→ Supplied passage
□ □ □ □ □ □ □

User-Agents — Generating random user agents using Google Analytics and CircleCI

By Evan Sangaline | August 30, 2018

If you’re in a hurry, you can head straight to the user-agents repository for installation and usage instructions!

While web scraping, it’s usually a good idea to create traffic patterns consistent with those that a human user would produce. This of course means being respectful and rate-limiting requests, but it often also means concealing the fact that the requests have been automated. Doing so helps avoid getting blocked by overzealous DDOS protection services, and allows you to successfully scrape the data that you’re interested in while keeping site operators happy.

Making realistic browsing patterns can get pretty complicated–we’ve previously explained some sophisticated techniques in articles like Making Chrome Headless Undetectable and It Is Not Possible to Detect and Block Chrome Headless. The Intoli Smart Proxy Service even goes far beyond the methods that those articles describe in order to create browsing patterns that are completely indistinguishable from human users. These advanced concealment strategies are necessary when scraping data from sites protected by bot-mitigation services like Distil and Incapsula, but they’re not always required when scraping websites that are less aggressive about blocking. For these more basic websites, using realistic User-Agent headers is sometimes all you need.

The only problem is that there aren’t a lot of great resources out there for generating realistic user agents. You need current analytics data from a high traffic website in order to generate random user agents, and this sort of data is seldom made public. There are a handful of paid solutions out there, but the free lists only offer a limited slice of data and usually become outdated very quickly (you can check out Wikipedia’s Usage share of web browsers article to see this for yourself). The situation with open source libraries for random user agent generation is even worse; they’re typically published once or twice and then never updated.

User agent statistics are only really useful for web scraping when they’re up to date, and the few truncated lists that you find when you Google things like “most common user agents” are generally too limited to apply at scale. The Intoli website gets a pretty healthy amount of traffic–and we’re big fans of open information–so this seemed liked a natural opportunity for us to step in and provide the community with a useful resource for web scraping. Long story short: we used our site analytics data to generate realistic usage statistics, and built a new open-source JavaScript library called user-agents for generating random user agents. This is far from the first open-source library to tackle this problem, but we strongly believe that it fills a void in the available tooling.

A few of the key User-Agents features that set the library apart from existing solutions:

  • The user agent data is always up to date. We update the package daily with new data from the Intoli website.

□ □ □ □ □ □ □

→ Given records

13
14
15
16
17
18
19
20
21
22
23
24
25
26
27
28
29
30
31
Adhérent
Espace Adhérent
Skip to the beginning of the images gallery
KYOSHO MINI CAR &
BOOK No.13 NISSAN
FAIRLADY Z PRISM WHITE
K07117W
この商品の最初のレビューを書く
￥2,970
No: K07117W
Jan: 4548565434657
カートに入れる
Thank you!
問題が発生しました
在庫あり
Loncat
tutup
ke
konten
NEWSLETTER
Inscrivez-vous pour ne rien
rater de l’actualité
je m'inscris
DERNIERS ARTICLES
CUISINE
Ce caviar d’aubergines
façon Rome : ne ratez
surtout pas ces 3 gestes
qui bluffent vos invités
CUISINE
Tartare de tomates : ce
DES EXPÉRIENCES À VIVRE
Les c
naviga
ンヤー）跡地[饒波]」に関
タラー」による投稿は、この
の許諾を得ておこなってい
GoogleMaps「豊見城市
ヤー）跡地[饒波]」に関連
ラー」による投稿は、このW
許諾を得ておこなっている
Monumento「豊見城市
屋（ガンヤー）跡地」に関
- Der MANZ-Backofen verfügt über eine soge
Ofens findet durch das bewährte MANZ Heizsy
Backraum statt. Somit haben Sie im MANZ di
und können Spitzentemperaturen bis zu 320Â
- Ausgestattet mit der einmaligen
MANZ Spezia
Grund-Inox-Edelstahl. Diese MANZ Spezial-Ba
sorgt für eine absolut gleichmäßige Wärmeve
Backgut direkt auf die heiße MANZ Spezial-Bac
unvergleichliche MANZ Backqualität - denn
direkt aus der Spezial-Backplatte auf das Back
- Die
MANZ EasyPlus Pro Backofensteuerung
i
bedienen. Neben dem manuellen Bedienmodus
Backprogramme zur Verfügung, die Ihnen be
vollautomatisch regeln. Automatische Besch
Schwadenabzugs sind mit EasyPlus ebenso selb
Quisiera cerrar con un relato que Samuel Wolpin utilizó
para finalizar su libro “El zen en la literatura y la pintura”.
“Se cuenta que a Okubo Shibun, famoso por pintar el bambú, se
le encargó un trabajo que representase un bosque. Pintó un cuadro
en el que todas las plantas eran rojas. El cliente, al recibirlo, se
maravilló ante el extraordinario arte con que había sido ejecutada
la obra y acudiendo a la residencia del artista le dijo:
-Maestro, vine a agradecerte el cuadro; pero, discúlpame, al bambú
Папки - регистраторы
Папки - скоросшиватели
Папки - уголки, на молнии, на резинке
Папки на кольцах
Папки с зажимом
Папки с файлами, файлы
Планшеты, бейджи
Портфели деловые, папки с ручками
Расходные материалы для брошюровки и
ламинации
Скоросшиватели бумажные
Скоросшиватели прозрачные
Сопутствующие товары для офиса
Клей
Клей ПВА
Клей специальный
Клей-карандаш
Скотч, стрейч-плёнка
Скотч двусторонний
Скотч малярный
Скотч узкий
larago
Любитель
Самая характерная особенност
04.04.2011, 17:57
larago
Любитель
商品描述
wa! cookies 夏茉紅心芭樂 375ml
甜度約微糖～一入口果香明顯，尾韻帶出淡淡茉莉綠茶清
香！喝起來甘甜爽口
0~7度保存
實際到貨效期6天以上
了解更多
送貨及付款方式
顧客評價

□ □ □ □ □ □ □

→ What to work on
1/ In the user-agents article, how often is the package's user agent data updated?
2/ Copy out the entries word for word, from their start down to the line containing "el bambú, se", including both ends.

→ Task-by-task answers
1/ Daily, with new data from the Intoli website.

2/
13
14
15
16
17
18
19
20
21
22
23
24
25
26
27
28
29
30
31
Adhérent
Espace Adhérent
Skip to the beginning of the images gallery
KYOSHO MINI CAR &
BOOK No.13 NISSAN
FAIRLADY Z PRISM WHITE
K07117W
この商品の最初のレビューを書く
￥2,970
No: K07117W
Jan: 4548565434657
カートに入れる
Thank you!
問題が発生しました
在庫あり
Loncat
tutup
ke
konten
NEWSLETTER
Inscrivez-vous pour ne rien
rater de l’actualité
je m'inscris
DERNIERS ARTICLES
CUISINE
Ce caviar d’aubergines
façon Rome : ne ratez
surtout pas ces 3 gestes
qui bluffent vos invités
CUISINE
Tartare de tomates : ce
DES EXPÉRIENCES À VIVRE
Les c
naviga
ンヤー）跡地[饒波]」に関
タラー」による投稿は、この
の許諾を得ておこなってい
GoogleMaps「豊見城市
ヤー）跡地[饒波]」に関連
ラー」による投稿は、このW
許諾を得ておこなっている
Monumento「豊見城市
屋（ガンヤー）跡地」に関
- Der MANZ-Backofen verfügt über eine soge
Ofens findet durch das bewährte MANZ Heizsy
Backraum statt. Somit haben Sie im MANZ di
und können Spitzentemperaturen bis zu 320Â
- Ausgestattet mit der einmaligen
MANZ Spezia
Grund-Inox-Edelstahl. Diese MANZ Spezial-Ba
sorgt für eine absolut gleichmäßige Wärmeve
Backgut direkt auf die heiße MANZ Spezial-Bac
unvergleichliche MANZ Backqualität - denn
direkt aus der Spezial-Backplatte auf das Back
- Die
MANZ EasyPlus Pro Backofensteuerung
i
bedienen. Neben dem manuellen Bedienmodus
Backprogramme zur Verfügung, die Ihnen be
vollautomatisch regeln. Automatische Besch
Schwadenabzugs sind mit EasyPlus ebenso selb
Quisiera cerrar con un relato que Samuel Wolpin utilizó
para finalizar su libro “El zen en la literatura y la pintura”.
“Se cuenta que a Okubo Shibun, famoso por pintar el bambú, se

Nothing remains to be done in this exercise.